Otra rareza, ya son rentables. “Comenzamos con muy poco, pero pensando en facturar pronto. Sabemos que no podíamos depender de tener inversión para comenzar a buscar un modelo de negocio viable. Tenemos cursos de pago y gratuitos. Contar con más inversión nos permite arriesgar más”, relata Van der Henst.

Mientras tengas acceso a Internet, puedes aprender y crear nuevos productos. No hay fronteras

El salto a la fama en Silicon Valley de esta pareja que ya suma una veintena de empleados entre productores de vídeo y profesores, se produjo cuando entraron a Y Combinator. Tras un primer intento fallido, en 2015 consiguieron ser parte de las startups elegidas en la incubadora más laureada de Silicon Valley. De ahí salieron Airbnb, Dropbox, Stripe y Reddit.

“Fuimos a Silicon Valley con el objetivo de conectar el conocimiento de esa zona a todo el mundo. Nos vemos como el puente que lleva lo que allí se cuece a todos los hispanos. Mientras tengas acceso a Internet, puedes aprender y crear nuevos productos. No hay fronteras”, explica el colombiano. Van der Henst valora el espíritu que destila la Bahía de San Francisco: “Aceptan a emprendedores de cualquier parte del mundo. Queremos que Platzi compita allí y difunda en América Latina y España, con calidad internacional”.

De su vivencia valoran la cantidad de personas relevantes a las que tienen acceso, la cercanía con que comparten lo que saben y el optimismo. Vega cree que Y Combinator es el mejor programa de aceleración que se puede ver.

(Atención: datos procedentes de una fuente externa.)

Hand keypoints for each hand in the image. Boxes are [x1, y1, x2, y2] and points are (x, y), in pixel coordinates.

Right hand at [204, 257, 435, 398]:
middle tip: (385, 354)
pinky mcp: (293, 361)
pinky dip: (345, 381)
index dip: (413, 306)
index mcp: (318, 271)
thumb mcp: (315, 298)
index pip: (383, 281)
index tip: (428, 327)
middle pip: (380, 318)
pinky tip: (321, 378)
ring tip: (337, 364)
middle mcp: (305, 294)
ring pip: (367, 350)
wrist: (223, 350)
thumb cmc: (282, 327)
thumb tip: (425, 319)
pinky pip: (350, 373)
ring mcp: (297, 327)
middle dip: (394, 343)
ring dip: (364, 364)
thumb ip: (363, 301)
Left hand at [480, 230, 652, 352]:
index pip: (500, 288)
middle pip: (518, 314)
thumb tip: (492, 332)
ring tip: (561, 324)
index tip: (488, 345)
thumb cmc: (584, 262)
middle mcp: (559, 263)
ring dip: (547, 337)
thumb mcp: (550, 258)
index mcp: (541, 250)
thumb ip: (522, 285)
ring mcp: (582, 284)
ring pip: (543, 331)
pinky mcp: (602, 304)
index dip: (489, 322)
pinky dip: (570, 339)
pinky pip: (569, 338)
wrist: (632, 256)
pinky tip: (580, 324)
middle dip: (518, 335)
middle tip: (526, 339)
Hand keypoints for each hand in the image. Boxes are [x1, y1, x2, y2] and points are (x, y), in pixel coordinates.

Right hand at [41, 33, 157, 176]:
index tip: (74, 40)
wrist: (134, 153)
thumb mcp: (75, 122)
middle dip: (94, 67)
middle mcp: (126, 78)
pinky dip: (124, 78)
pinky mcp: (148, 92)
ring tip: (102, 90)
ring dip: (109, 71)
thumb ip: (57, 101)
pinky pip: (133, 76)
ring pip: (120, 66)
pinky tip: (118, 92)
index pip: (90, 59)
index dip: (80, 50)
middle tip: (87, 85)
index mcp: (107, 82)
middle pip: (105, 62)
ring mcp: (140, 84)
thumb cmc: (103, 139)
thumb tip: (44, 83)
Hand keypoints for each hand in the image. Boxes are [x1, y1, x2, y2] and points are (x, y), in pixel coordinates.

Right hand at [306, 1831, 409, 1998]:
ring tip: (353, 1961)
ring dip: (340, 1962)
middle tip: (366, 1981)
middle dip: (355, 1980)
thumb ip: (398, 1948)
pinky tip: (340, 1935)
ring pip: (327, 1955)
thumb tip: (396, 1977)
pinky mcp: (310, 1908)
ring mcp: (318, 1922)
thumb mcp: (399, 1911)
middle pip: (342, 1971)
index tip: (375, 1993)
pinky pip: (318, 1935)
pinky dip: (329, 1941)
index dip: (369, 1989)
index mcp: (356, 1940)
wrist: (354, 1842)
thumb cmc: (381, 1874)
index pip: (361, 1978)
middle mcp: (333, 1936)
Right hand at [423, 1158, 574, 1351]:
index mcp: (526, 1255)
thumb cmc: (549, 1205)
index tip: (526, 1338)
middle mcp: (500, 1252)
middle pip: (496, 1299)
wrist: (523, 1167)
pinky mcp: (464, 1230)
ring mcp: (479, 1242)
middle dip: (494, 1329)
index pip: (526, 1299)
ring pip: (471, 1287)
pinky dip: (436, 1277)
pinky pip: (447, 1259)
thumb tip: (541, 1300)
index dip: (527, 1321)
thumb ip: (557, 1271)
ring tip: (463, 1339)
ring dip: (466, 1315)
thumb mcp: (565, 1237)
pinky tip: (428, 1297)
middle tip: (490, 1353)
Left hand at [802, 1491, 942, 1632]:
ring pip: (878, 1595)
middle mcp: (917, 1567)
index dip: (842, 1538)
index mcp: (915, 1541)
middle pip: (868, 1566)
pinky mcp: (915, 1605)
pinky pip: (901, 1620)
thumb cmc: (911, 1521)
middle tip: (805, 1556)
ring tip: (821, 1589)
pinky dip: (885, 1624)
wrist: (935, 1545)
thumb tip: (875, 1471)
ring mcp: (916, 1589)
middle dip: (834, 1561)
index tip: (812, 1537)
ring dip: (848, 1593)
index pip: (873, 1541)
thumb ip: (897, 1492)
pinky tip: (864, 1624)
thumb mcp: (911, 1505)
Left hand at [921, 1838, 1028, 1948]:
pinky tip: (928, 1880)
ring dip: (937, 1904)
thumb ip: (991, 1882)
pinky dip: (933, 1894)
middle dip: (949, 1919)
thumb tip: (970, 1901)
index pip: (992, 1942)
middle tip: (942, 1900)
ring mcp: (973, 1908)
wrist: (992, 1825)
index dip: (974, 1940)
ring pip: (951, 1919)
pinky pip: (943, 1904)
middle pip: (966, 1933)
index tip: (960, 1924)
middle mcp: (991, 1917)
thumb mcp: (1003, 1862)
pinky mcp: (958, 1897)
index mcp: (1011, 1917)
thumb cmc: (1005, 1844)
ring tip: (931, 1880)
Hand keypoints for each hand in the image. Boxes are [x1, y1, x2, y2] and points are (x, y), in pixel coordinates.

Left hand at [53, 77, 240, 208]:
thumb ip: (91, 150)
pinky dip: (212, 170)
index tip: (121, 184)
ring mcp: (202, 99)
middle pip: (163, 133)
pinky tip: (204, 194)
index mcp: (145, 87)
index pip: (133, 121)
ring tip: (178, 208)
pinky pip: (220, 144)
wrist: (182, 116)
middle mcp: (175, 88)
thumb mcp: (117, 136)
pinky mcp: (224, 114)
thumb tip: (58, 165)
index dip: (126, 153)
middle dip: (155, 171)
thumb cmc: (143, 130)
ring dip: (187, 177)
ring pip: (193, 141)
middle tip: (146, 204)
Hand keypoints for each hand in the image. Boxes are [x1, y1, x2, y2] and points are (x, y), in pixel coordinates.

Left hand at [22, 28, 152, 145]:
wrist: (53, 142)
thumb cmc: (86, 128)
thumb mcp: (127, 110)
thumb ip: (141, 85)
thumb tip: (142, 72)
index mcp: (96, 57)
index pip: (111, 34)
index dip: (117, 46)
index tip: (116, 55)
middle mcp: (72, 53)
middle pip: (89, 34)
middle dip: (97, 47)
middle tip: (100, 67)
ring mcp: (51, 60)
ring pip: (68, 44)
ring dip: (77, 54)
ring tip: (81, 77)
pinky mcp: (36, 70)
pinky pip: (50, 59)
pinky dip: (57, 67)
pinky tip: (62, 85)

Durante RETINA participaron en la mesa de educación, su sector natural. “Lo importante no es que tu empresa sobreviva”, insiste Vega, “sino que consiga tener un impacto”. Para Van der Henst lo más importante es contar con inversores comprometidos, que crean en lo que se está haciendo. Paul Buchheit, el fundador de Gmail, es uno de esos ‘ángeles’ que pusieron tanto su cheque como su consejo en esta pareja de emprendedores.

Invitan a seguir su estela a más emprendedores, a los que dan un consejo: “Es importante intentar ser rentables desde el principio. Las empresas que no lo son tienden a estar en manos de los inversores. Se pierde el control”.

El mayor reto que afrontan es aplicar su método en otros campos más allá de la informática. “Sí, da terror pensar en que un médico haya hecho su carrera por Internet, y nos parece lógico, pero al mismo tiempo muchos doctores después de su educación formal se siguen formando con vídeos, algunos terribles, de muy mala calidad. Nos gustaría aplicar lo que hemos aprendido en este tipo de educación complementaria”, dice Vega. Van der Henst plantea como meta ir más allá del español: “Para nosotros dar contenido en inglés es muy importante. Nos permite tener de primera mano información novedosa, de líderes de la industria, queremos acercarlo”.